Solo se da cuenta de lo que escribió al despertar y leer con horror esas oraciones que garabateó borracha o dormida
Tan extrañas sincronías los acercan, los llenan de curiosidad y los mantienen despiertos hasta muy tarde frente a sus pantallas. Guido parece un experto en Billy Wilder y se regocija contándole cómo se filmó El departamento, que se inspira en un personaje secundario de Breve encuentro. Silvia le recita de memoria un parlamento intrascendente de Shirley MacLaine y le pide que entre en YouTube a ver la secuela de 1984, y particularmente aquella melancólica secuencia en la cama matrimonial donde Meryl Streep le confiesa a una amiga: "Pienso en él todos los días. Es mi último pensamiento antes de dormir y el primero al despertarme. Cada día hablo de él conmigo misma".
Evocan galanes y actrices de carácter, y juegan certámenes de eruditos. Sin darse cuenta, el cine los conduce a la música y a los libros, a la infancia y a la adolescencia, y de pronto Guido se sorprende narrando dolorosamente cómo era maltratado en el colegio por ser distinto y Silvia está relatando el día en que su padre hizo las valijas y se fue de casa.
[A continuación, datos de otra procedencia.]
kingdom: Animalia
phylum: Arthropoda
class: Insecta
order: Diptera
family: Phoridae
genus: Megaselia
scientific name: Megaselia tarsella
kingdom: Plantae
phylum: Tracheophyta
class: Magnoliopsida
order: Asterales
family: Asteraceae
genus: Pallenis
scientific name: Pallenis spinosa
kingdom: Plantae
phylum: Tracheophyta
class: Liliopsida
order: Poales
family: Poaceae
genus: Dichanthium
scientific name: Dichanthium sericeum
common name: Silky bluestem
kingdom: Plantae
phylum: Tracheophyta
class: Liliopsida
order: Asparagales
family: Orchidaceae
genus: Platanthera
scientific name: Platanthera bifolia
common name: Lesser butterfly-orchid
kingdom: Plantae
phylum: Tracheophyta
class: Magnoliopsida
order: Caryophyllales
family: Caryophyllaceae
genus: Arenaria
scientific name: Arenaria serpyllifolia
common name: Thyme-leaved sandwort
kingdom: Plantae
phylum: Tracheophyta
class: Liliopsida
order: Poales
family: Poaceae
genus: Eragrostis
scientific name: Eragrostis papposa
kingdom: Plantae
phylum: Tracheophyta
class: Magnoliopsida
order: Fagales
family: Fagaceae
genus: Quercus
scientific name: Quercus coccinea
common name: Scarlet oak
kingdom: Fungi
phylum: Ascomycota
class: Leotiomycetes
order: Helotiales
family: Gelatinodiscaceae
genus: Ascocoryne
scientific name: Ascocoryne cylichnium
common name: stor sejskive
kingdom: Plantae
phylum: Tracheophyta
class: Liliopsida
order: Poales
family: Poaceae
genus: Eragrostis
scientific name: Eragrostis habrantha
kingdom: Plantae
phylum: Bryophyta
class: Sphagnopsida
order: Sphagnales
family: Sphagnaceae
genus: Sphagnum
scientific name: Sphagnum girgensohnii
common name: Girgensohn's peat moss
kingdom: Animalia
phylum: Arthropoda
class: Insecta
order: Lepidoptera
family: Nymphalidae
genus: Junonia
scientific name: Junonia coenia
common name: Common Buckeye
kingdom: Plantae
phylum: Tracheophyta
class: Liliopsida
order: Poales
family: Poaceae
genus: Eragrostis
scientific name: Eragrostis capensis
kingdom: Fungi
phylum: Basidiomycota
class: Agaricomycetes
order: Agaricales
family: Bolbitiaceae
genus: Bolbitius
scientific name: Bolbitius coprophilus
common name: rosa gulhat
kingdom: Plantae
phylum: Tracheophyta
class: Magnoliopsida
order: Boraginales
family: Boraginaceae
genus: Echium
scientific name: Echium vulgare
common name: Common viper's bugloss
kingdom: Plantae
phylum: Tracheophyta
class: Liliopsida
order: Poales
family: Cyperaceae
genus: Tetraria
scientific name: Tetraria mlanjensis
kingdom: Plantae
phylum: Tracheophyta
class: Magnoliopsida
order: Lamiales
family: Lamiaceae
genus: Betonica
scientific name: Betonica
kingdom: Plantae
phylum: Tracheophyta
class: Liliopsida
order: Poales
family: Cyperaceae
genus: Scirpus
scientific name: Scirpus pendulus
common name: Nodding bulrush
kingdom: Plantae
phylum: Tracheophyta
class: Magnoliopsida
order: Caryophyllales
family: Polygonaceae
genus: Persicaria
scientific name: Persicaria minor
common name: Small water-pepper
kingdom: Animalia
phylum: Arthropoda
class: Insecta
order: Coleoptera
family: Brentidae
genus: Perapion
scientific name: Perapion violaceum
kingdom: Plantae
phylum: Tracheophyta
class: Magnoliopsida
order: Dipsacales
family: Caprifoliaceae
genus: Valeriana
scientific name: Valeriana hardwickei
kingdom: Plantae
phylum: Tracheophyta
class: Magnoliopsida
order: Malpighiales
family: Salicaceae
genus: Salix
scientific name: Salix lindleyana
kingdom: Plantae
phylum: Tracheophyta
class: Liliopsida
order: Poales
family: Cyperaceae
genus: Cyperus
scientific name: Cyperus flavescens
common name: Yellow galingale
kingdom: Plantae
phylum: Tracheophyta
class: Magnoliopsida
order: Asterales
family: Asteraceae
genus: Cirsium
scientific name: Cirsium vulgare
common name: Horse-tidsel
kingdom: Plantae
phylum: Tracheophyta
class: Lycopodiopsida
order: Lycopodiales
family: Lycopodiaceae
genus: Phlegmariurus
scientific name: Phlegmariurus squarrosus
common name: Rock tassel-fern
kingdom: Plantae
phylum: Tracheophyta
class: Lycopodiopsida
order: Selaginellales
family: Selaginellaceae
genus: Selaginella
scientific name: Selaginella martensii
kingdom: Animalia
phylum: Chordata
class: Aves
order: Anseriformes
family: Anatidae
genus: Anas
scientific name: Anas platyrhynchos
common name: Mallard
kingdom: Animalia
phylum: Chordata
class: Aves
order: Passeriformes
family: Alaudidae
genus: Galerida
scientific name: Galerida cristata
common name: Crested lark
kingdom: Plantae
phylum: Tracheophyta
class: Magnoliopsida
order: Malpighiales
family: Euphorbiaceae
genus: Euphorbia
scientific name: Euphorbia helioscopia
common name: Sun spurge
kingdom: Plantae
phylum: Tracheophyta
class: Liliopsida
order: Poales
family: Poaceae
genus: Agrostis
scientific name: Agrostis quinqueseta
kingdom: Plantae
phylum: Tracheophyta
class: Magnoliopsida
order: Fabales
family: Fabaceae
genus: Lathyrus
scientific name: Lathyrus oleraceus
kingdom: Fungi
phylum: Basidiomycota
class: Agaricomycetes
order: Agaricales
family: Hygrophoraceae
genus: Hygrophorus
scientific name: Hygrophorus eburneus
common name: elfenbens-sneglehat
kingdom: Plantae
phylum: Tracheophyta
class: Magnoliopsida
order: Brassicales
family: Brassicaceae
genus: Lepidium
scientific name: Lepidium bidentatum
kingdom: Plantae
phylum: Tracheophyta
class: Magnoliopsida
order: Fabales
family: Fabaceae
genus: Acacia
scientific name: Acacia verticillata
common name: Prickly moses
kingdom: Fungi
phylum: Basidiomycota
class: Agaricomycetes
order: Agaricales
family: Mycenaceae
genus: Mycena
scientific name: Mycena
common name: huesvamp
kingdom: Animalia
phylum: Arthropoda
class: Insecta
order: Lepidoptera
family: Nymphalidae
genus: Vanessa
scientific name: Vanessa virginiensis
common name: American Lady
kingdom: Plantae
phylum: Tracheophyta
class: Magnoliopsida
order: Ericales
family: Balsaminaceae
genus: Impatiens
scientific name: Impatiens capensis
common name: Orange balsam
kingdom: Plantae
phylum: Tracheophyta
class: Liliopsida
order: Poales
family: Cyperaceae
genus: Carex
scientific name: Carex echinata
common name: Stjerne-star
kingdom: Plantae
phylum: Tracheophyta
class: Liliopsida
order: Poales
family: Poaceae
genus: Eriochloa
Ya derivaron su vínculo a un chat privado, lejos del foro que los reunió y vigila. Ninguno de los dos está en Facebook, pero encuentran en Gmail un buen refugio. Silvia se asombra ante la necesidad de escribirle antes del desayuno, al principio sin esperar respuesta inmediata, y siente taquicardia al descubrir que su interlocutor contesta rápido y que mantiene abierto el canal a toda hora. No tardan en canjear números de celular. El chateo se vuelve frenético; ahora también desde autos y colectivos, salas de espera o recreos de la vida. Parece una sola conversación incesante, que va desde el amanecer hasta el insomnio; está cruzada por el deslumbramiento inicial que da el conocer de repente a tu alma gemela. A las tres semanas se ofrendan hechos, infidencias y sentimientos que jamás le han confesado a nadie, y coquetean aunque todavía de manera inocente, como lo harían dos amigos entrañables de distinto sexo. Ninguno de los dos cruza la línea.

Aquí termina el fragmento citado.